§ **Supplied text**:
┄┄┄┄┄┄

Answer: For an object to move with constant velocity, net external force experienced by it must be zero. Thus a friction of 200 N must be exerted on the cabinet so that it moves with a constant velocity under the applied horizontal force of 200 N.

Question 11: Two objects, each of mass 1.5 kg, are moving in the same straight line but in opposite directions. The velocity of each object is 2.5 m s⁻¹ before the collision during which they stick together. What will be the velocity of the combined object after collision?

Answer:

Given

Mass of first object = 1.5 kg

Mass of second object = 1.5 kg

Initial velocity of first object = 2.5 m s⁻¹

Initial velocity of second object = -2.5 m s⁻¹

Final velocity of first object = Final velocity of second object = v

We know that, total momentum before collision = total momentum after collision

m₁u₁ + m₂u₂ = (m₁ + m₂)v

(1.5 × 2.5) + (1.5 × -2.5) = (1.5 + 1.5)v

3.75 - 3.75 = 3v

0 = 3v

v = 0 m s⁻¹

Question 12: According to the third law of motion when we push on an object, the object pushes back on us with an equal and opposite force. If the object is a massive truck parked along the roadside, it will probably not move. A student justifies this by answering that the two opposite and equal forces cancel each other. Comment on this logic and explain why the truck does not move.

Answer: When we push a truck parked along the roadside, the road applies a static frictional force in the opposite direction of force applied on the truck to oppose the motion of the truck. The road offers only the required amount of frictional force to keep the truck at rest. If more force is applied, the road applies more friction. Hence, the friction force cancels out the force applied. Student’s justification is that two opposite and equal force cancel each other and hence the truck doesn’t move. However, the action and reaction forces do not cancel each other as they act on the different bodies whereas the truck didn’t move due to zero net force which is balanced by the static friction of the truck.

Question 13: A hockey ball of mass 200 g travelling at 10 m s⁻¹ is struck by a hockey stick so as to return it along its original path with a velocity at 5 m s⁻¹. Calculate the change of momentum occurred in the motion of the hockey ball by the force applied by the hockey stick.

Answer:

Given

Mass of hockey ball = 200 g (0.2 kg)

Initial velocity of ball = 10 m s⁻¹

Final velocity of ball = -5 m s⁻¹

Change in momentum = ?

┄┄┄┄┄┄

§ **Task item A**:
Answer each question using the physics solutions, one answer per line:
(i) How much friction must act on the cabinet for it to move at constant velocity?
(ii) What is the mass of each object in Question 11?
(iii) What is the mass of the hockey ball in Question 13?
§ **Task item B**:
Reproduce the passage from the physics solutions, starting at "3.75 - 3.75" and ending at "does not move.".
§ **Task item C**:
Translate this sentence from the physics solutions into Spanish: "If the object is a massive truck parked along the roadside, it will probably not move."
The records are not needed for this work.

§ **Supplied entries**:
┄┄┄┄┄┄

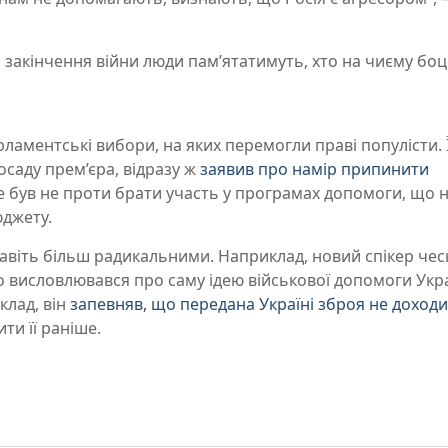
 закінчення війни люди пам’ятатимуть, хто на чиєму боці
арламентські вибори, на яких перемогли праві популісти. 
осаду прем’єра, відразу ж
заявив про намір припинити
ле був не проти брати участь у програмах допомоги, що 
юджету.
навіть більш радикальними. Наприклад, новий спікер чес
 висловлювався про саму ідею військової допомоги Укра
клад, він
запевняв, що передана Україні зброя не доходи
ти її раніше.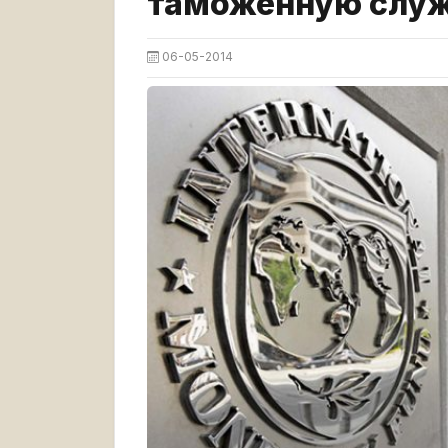
таможенную слу
06-05-2014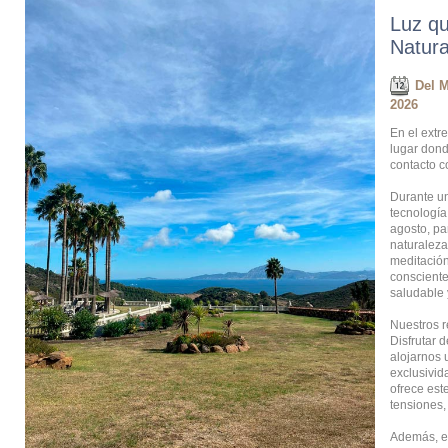
Luz qu
Natura
Del M
2026
En el extr
lugar dond
contacto c
Durante un
tecnología 
agosto, pa
naturaleza
meditación
consciente
saludable 
Nuestros r
Disfrutar 
alojarnos 
exclusivid
ofrece este
tensiones,
Además, es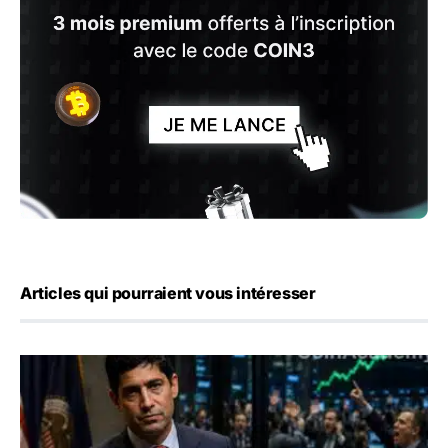
Articles qui pourraient vous intéresser
Emploi américain : 23 000 postes détruits en juillet, les 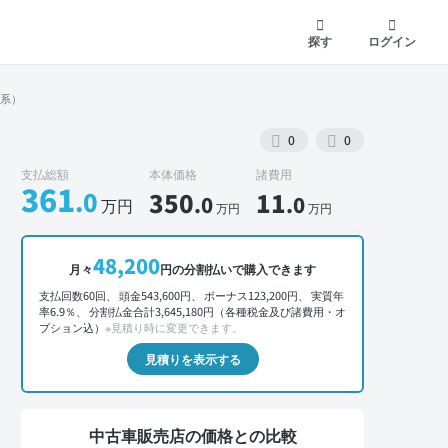
探す
ログイン
ク系）
0
0
支払総額
本体価格
諸費用
361
.0
350
11
.0
.0
万円
万円
万円
外装 正面
48,200
月々
円の分割払いで購入できます
支払回数60回、 頭金543,600円、 ボーナス123,200円、 実質年
率6.9％、 分割払金合計3,645,180円（各種税金及び諸費用・オ
プション込）
※見積り時に変更できます。
見積りを表示する
中古車販売店の価格との比較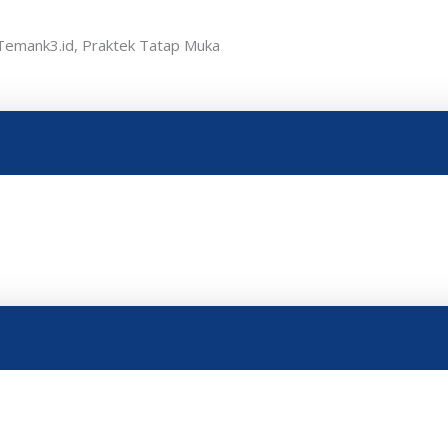
Temank3.id, Praktek Tatap Muka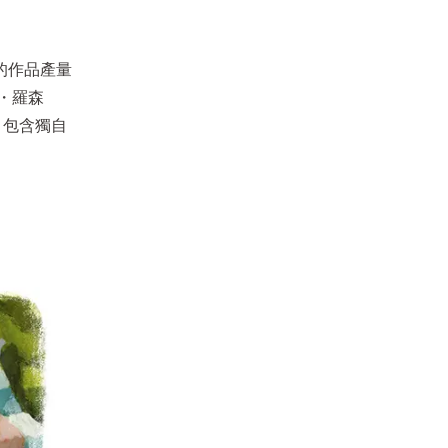
的作品產量
・羅森
右，包含獨自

┄┄┄┄┄┄

§ **Answer area A**:
(i) 200 N
(ii) 1.5 kg
(iii) 200 g (0.2 kg)

§ **Answer area B**:
3.75 - 3.75 = 3v

0 = 3v

v = 0 m s⁻¹

Question 12: According to the third law of motion when we push on an object, the object pushes back on us with an equal and opposite force. If the object is a massive truck parked along the roadside, it will probably not move. A student justifies this by answering that the two opposite and equal forces cancel each other. Comment on this logic and explain why the truck does not move.

§ **Answer area C**:
Si el objeto es un camión enorme estacionado al borde de la carretera, probablemente no se moverá.